I am so happy to be having my baby but I was wondering if I will entititled to help. I DO NOT WANT TO STAY ON BENEFITS and with my mum help I am going back to work because when I do work I can earn 1200-1400 pm. 

I am just asking in the meantime will I be able to get some help. I have never in my life been benefits etc so no idea about any of it.

Oh and maternity pay is like 120 per week??? Will be entitled to any child credit tax credits anythig. 

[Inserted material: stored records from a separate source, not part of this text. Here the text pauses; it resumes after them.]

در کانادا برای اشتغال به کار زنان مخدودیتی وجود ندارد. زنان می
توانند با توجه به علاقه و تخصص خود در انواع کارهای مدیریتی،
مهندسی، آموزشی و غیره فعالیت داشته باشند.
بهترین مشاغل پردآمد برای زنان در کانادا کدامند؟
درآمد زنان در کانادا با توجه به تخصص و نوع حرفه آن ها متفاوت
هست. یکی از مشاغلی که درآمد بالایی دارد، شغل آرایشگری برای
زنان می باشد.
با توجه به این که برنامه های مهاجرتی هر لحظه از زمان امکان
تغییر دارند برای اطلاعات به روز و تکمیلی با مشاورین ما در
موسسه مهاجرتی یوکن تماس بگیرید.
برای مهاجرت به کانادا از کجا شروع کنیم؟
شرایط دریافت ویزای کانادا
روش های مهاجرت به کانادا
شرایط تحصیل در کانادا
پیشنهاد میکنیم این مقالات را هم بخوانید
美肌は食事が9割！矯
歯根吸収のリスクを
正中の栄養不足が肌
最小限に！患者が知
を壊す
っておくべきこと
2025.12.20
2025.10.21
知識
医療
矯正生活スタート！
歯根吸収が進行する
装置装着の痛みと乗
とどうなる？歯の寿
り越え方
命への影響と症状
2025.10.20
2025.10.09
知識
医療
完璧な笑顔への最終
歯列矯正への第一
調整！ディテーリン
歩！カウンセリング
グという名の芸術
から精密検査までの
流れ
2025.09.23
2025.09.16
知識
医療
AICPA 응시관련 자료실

As I mentioned although I love my job most women in their job get paid there full salary we dont for months before baby is even here. 
I should have saved more but always was useless with money. :dohh:


----------



## Dezireey

To be honest Hun there is nothing wrong with being on benefits when you need it. If you have paid taxes all your life, why shouldn't you take time out to have your baby and claim some money back? I'm currently on mat leave till January and I was going to go straight back to work, can't now as my job changed and means I have to travel round country, so now going to claim benefits until I go back to study in September next year. Currently I get child tax credit £252 per month and child benefit £80 per month. I'm not eligible for working tax credit or housing benefit but that is also something for you to look into.What you will have to do is tally up how much childcare costs whilst you are in work etc and your take home pay per month and see if you would be worse or better off. My friend had to give up her job and go part time and claim benefits. She ended up on less money working 5 days a week and she couldn't spend time with her little girl because she was in nursery all day at 7 months, she hated it and she is going back to work full time when her LO is 2 yr old, I might do the same, not sure yet.


----------



## lemontree12

at the min i get 62pw child tax credit and 80pm child benefit.

dezireey you dont mind me asking why you dont qualify for housing benefit? i am due to apply for that when my maternity goes to stat in novemeber and hoping i get it


----------